## Task objective
Copy each line below as it stands, but skip any picture it contains.

## Dataset excerpt
= = =

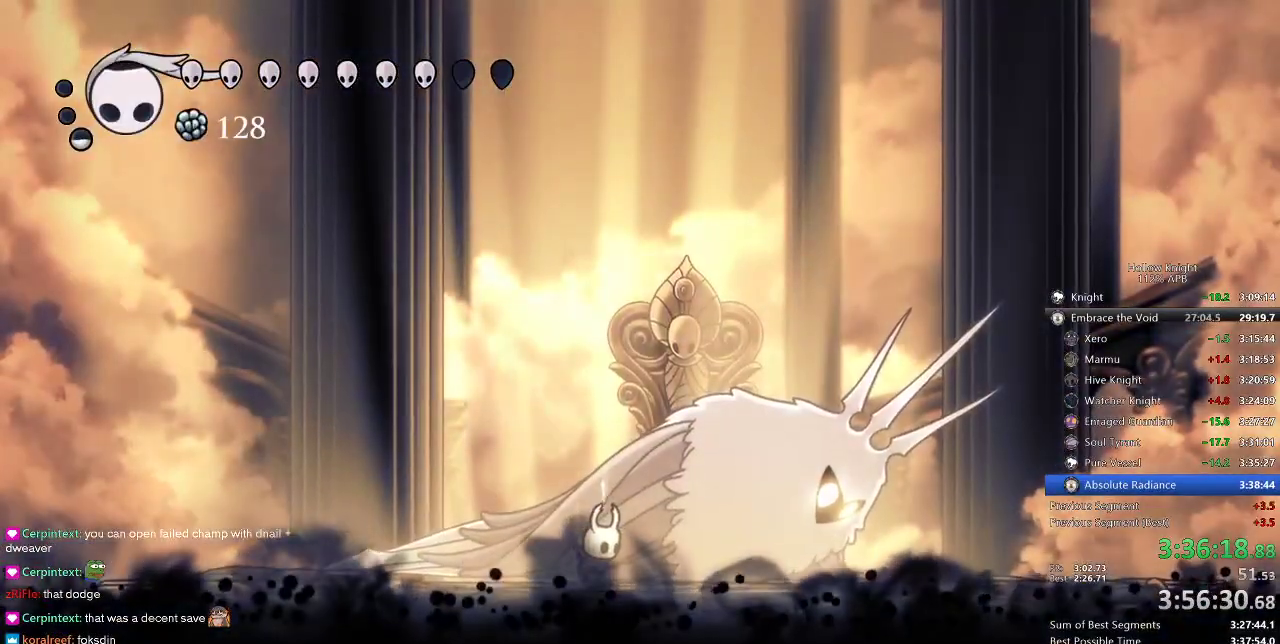
{"keys": ["heal"], "events": []}
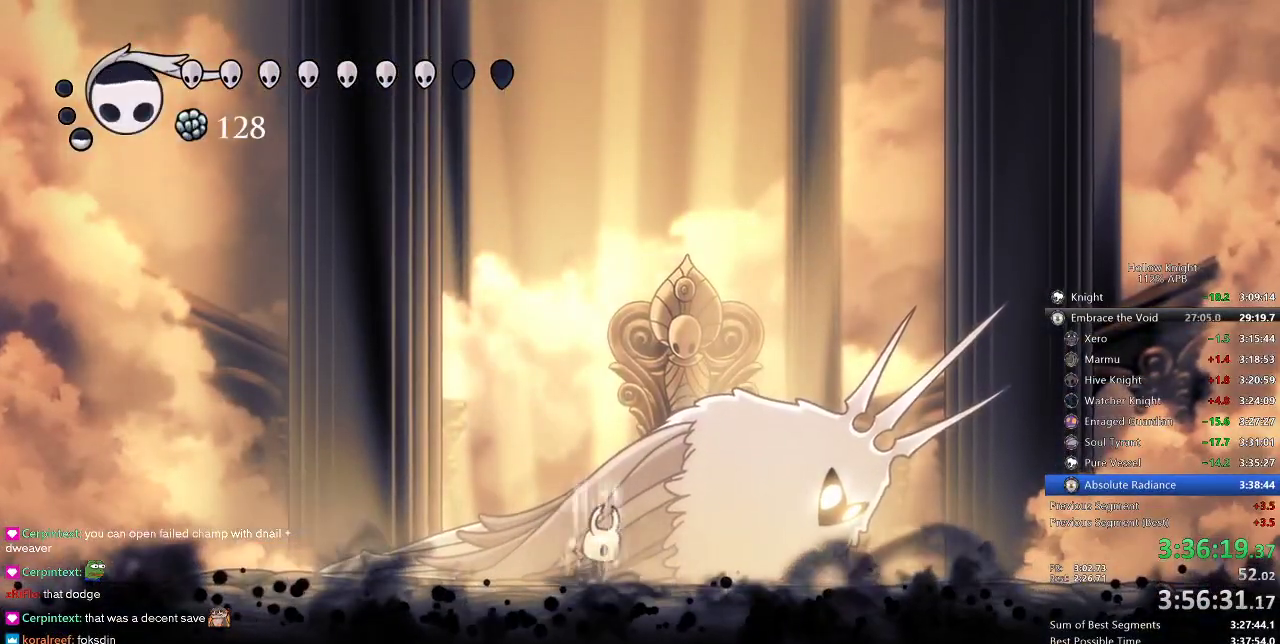
{"keys": ["heal"], "events": []}
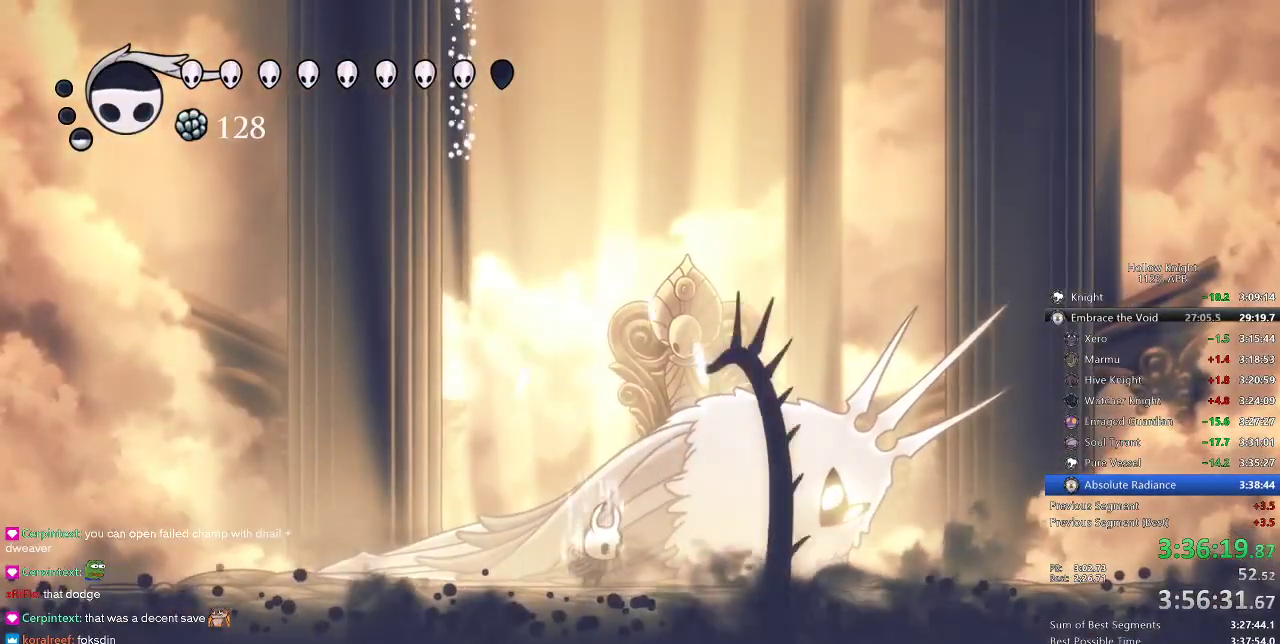
{"keys": ["heal"], "events": []}
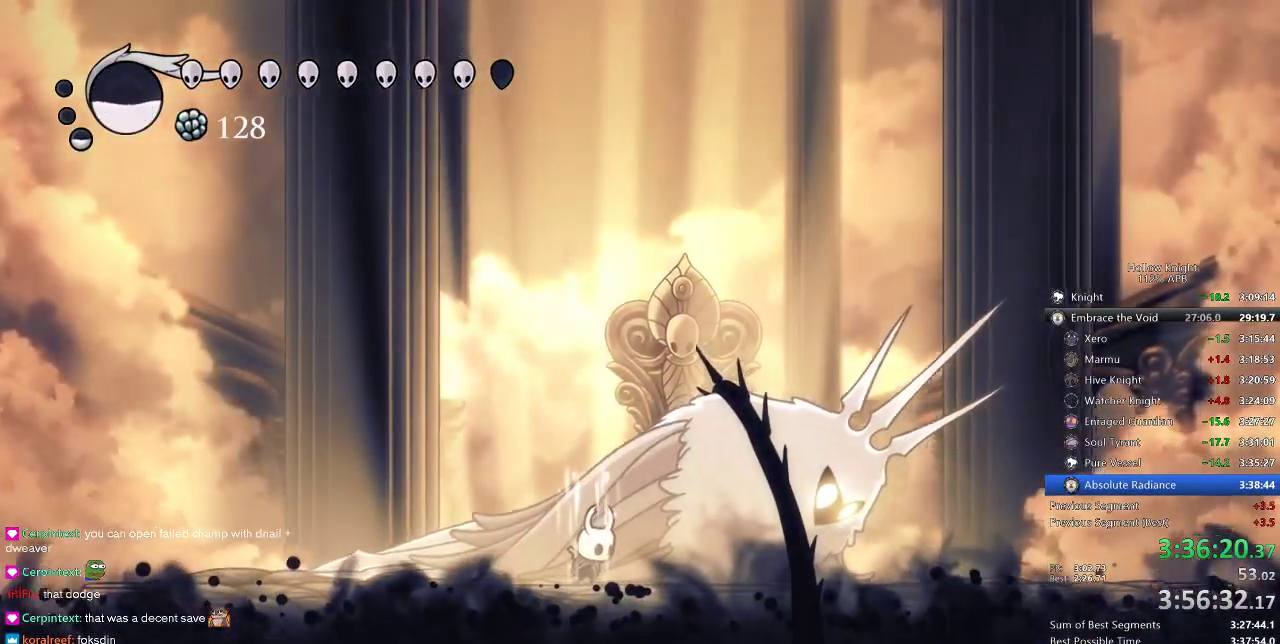
{"keys": ["heal"], "events": []}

= = =

## Your response
{"keys": ["heal"], "events": []}
{"keys": ["heal"], "events": []}
{"keys": ["heal"], "events": []}
{"keys": ["heal"], "events": []}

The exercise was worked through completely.